Or ces vues du Franciscain anglais sont reprises avec une précision plus grande par le professeur de Tubingue[1].

« Elle a une cause, la lumière intense qui est produite sur le mur lorsque le Soleil brille par la fenêtre, et elle n’est pas causée par l’illumination de l’air immédiatement voisin du mur, ni par quoique ce soit, si ce n’est par le Soleil, localement distant de ce mur.

» Qu’elle ne soit pas causée par une lumière rapprochée, en voici la preuve : Cette lumière-ci produirait alors tout autant de lumière dans n’importe quelle partie d’air aussi voisine. Cette conséquence est fausse et contraire à l’expérience. Or, que le raisonnement soit concluant, on le prouve ainsi : Une cause naturelle exerce une égale, action sur tout patient placé à égale distance ; or l’action du milieu est une action naturelle.

» Peut-être répéterez-vous l’objection qu’Ockam formule : Un milieu illuminé ne cause de lumière intense dans un autre milieu distant que si cette distance est en ligne droite. À quoi l’on répondra : De ce milieu illuminé à n’importe quelle autre partie du milieu, on peut tirer une ligne droite ; chaque partie du milieu en est donc distante en ligne droite.

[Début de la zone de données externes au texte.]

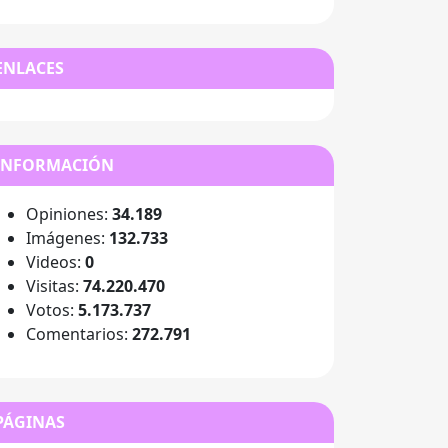
ENLACES
INFORMACIÓN
Opiniones:
34.189
Imágenes:
132.733
Videos:
0
Visitas:
74.220.470
Votos:
5.173.737
Comentarios:
272.791
PÁGINAS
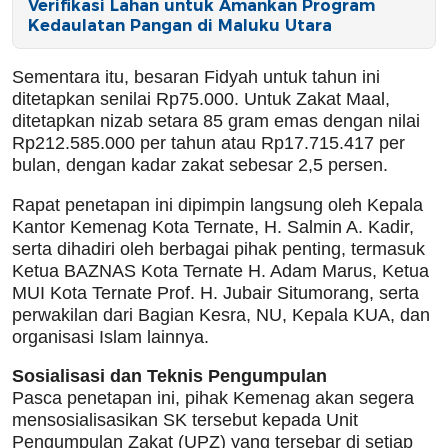
Verifikasi Lahan untuk Amankan Program
Kedaulatan Pangan di Maluku Utara
Sementara itu, besaran Fidyah untuk tahun ini
ditetapkan senilai Rp75.000. Untuk Zakat Maal,
ditetapkan nizab setara 85 gram emas dengan nilai
Rp212.585.000 per tahun atau Rp17.715.417 per
bulan, dengan kadar zakat sebesar 2,5 persen.
Rapat penetapan ini dipimpin langsung oleh Kepala
Kantor Kemenag Kota Ternate, H. Salmin A. Kadir,
serta dihadiri oleh berbagai pihak penting, termasuk
Ketua BAZNAS Kota Ternate H. Adam Marus, Ketua
MUI Kota Ternate Prof. H. Jubair Situmorang, serta
perwakilan dari Bagian Kesra, NU, Kepala KUA, dan
organisasi Islam lainnya.
Sosialisasi dan Teknis Pengumpulan
Pasca penetapan ini, pihak Kemenag akan segera
mensosialisasikan SK tersebut kepada Unit
Pengumpulan Zakat (UPZ) yang tersebar di setiap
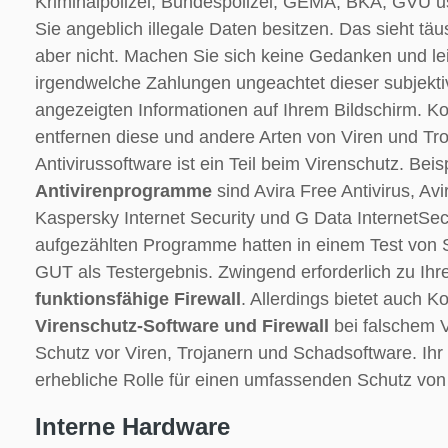
Kriminalpolizei, Bundespolizei, GEMA, BKA, GVU u
Sie angeblich illegale Daten besitzen. Das sieht täu
aber nicht. Machen Sie sich keine Gedanken und lei
irgendwelche Zahlungen ungeachtet dieser subjekti
angezeigten Informationen auf Ihrem Bildschirm. K
entfernen diese und andere Arten von Viren und Troj
Antivirussoftware ist ein Teil beim Virenschutz. Beisp
Antivirenprogramme
sind Avira Free Antivirus, Avir
Kaspersky Internet Security und G Data InternetSec
aufgezählten Programme hatten in einem Test von S
GUT als Testergebnis. Zwingend erforderlich zu Ihr
funktionsfähige Firewall
. Allerdings bietet auch 
Virenschutz-Software und Firewall
bei falschem 
Schutz vor Viren, Trojanern und Schadsoftware. Ihr 
erhebliche Rolle für einen umfassenden Schutz von
Interne Hardware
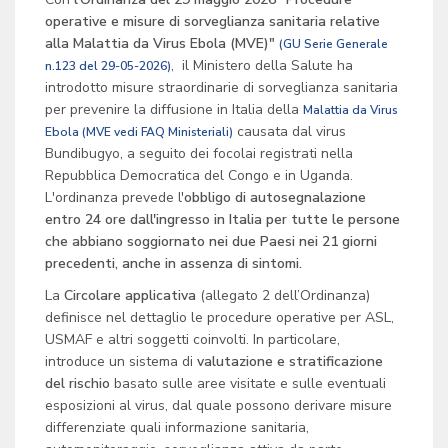
operative e misure di sorveglianza sanitaria relative
alla Malattia da Virus Ebola (MVE)"
(GU Serie Generale
, il Ministero della Salute ha
n.123 del 29-05-2026)
introdotto misure straordinarie di sorveglianza sanitaria
per prevenire la diffusione in Italia della
Malattia da Virus
causata dal virus
Ebola (MVE vedi FAQ Ministeriali)
Bundibugyo, a seguito dei focolai registrati nella
Repubblica Democratica del Congo e in Uganda.
L'ordinanza prevede l'
obbligo di autosegnalazione
entro 24 ore dall'ingresso in Italia
per tutte le persone
che abbiano soggiornato nei due Paesi nei 21 giorni
precedenti, anche in assenza di sintomi.
La
Circolare applicativa
(allegato 2 dell’Ordinanza)
definisce nel dettaglio le procedure operative per ASL,
USMAF e altri soggetti coinvolti. In particolare,
introduce un sistema di
valutazione e stratificazione
del rischio
basato sulle aree visitate e sulle eventuali
esposizioni al virus, dal quale possono derivare misure
differenziate quali informazione sanitaria,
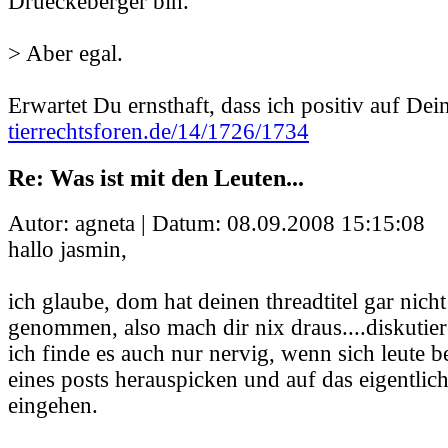
Drueckeberger bin.
> Aber egal.
Erwartet Du ernsthaft, dass ich positiv auf Dei
tierrechtsforen.de/14/1726/1734
Re: Was ist mit den Leuten...
Autor: agneta | Datum:
08.09.2008 15:15:08
hallo jasmin,
ich glaube, dom hat deinen threadtitel gar nicht
genommen, also mach dir nix draus....diskutier
ich finde es auch nur nervig, wenn sich leute 
eines posts herauspicken und auf das eigentlic
eingehen.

» Direz-vous : La lumière du milieu est causée en vertu du Soleil ; ce milieu ne peut donc causer une lumière intense que dans une autre partie du milieu qui est en ligne droite avec le Soleil et avec lui-même ? Il faut que la ligne menée du Soleil, par le milieu éclairant, au milieu distant que l’on considère soit une ligne droite ? Je vous répondrai : Qu’est-ce que causer en vertu du Soleil ? Est-ce à dire que le Soleil concourt avec la partie éclairante du milieu pour produire immédiatement l’effet en question, c’est-à-dire la lumière ? Ou bien est-ce à dire que le Soleil cause immédiatement dans le milieu une première

  1. Gabrielis Biel Op. laud., lib. II, dist. IV, quæst. I ; éd. cit., fol. sign. ccj.